As we noted in yesterday's posting, the impeachment trial of Texas state AG Ken Paxton commenced yesterday. We happen to have a reader who is on the story, namely K.C.W. in Austin, TX, and so we thought we'd pass along their report:
Folks started lining up at 3:00 a.m. outside of the Capitol for tickets to the gallery. Suffering a bout of insomnia, I thought about attending, but knew I'd probably nod off, and I snore like a freight train, and I preferred watching Durango's Sepp Kuss defend the Red Jersey at the Vuelta a España. I chose to watch the proceedings online instead. They started off with pre-trial motions, most of which were to try to dismiss all charges, chip away at individual charges, or exclude evidence (the pre-term exception). All failed, with only 6-8 Republicans voting in favor. Consensus seems to be that they are hard-right Republicans who might see challenges from the right if they didn't vote that way. The final vote won't go that way, but it would be interesting to tally the changes. Then came the pleadings. Paxton's lawyer, Tony Buzbee, went full-on performative, responding to all of the "how do you plead" with responses such as, "everything the clerk has said is false, and AG Paxton pleads not guilty," to the point that opposing counsel, Rusty Hardin, had to object. Sustained. Buzbee doubled down on being a di** with the next charge by responding, "Absolutely not guilty." (One has to wonder how he has enough billable hours to be a top-flight lawyer in Texas, given how many hours he must spend in his tanning bed. Even in sunny Austin, that sort of tan creeps us the f**k out.)

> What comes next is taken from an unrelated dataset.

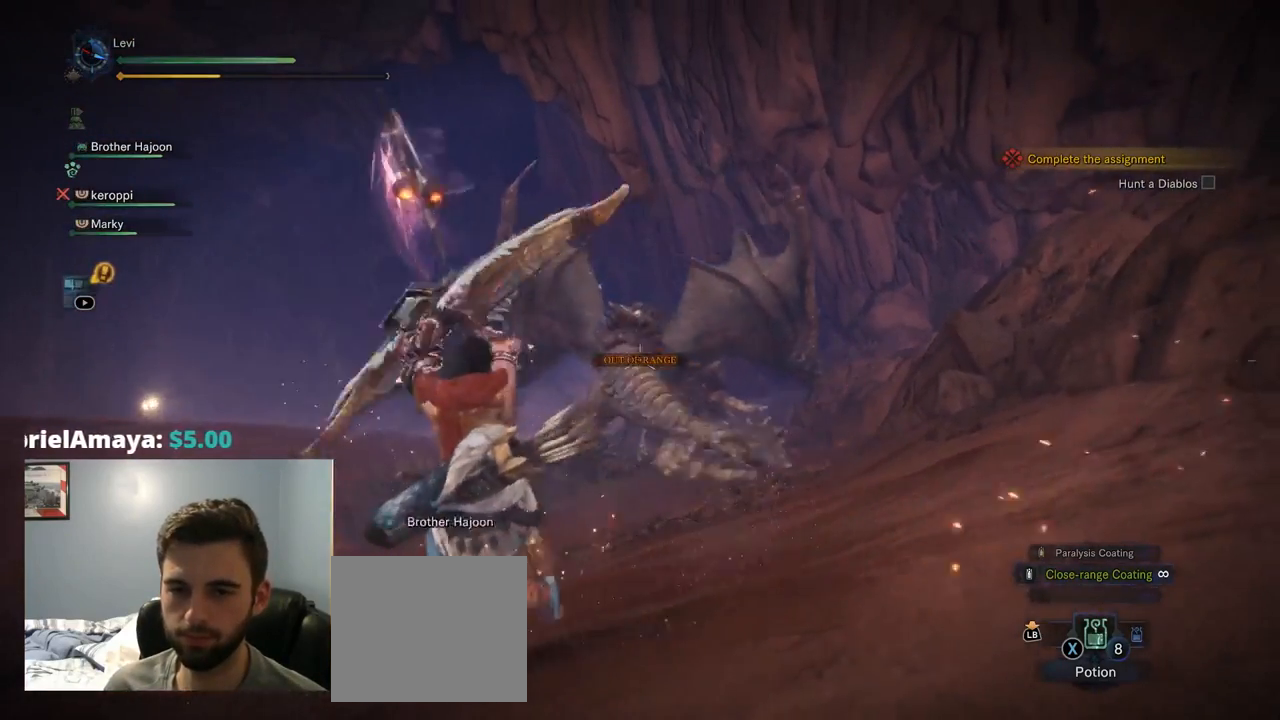
{"buttons": ["L1", "L2"], "left_stick": "center", "right_stick": "center", "events": [[184, "L1", "down"], [334, "L1", "up"], [467, "L1", "down"]]}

With the preliminaries out of the way, it was time for the opening statements, one hour for each side. The prosecution spent no more than 15 minutes, banking the rest for witnesses (24 hours). The defense spent all but two minutes trying to enter into the record "evidence," despite the fact that Lt. Gov. Dan Patrick (R), presiding officer and supposedly in the bag for Paxton, admonished jurors that nothing said in opening statements should be considered as such. My own take on this is that prosecution has lots to present, and defense is clutching at straws (or other things). The day ended with testimony by Jeff Mateer, who self-described himself as an 11 on a 1-10 scale of conservativism. He was nominated by Donald Trump to be a district court judge, and even Republicans rejected him for being too much of a nutter. Hardin spent lots of time getting Mateer to describe in detail just how nutty and out-of-sync he is with America, before going for the goal: Even this guy thinks Paxton stepped over the line.
I'll add that state senator Angela Paxton, Ken Paxton's wife, whom he cheated on, and is required to attend the proceedings by the state constitution, showed up in a red dress. I'll suggest that this is not to show support for Republicans, but rather a reference to the Wheel of Time's Red Aja, the notoriously misandrist faction, and whose TV series just launched its second season. She's out for blood.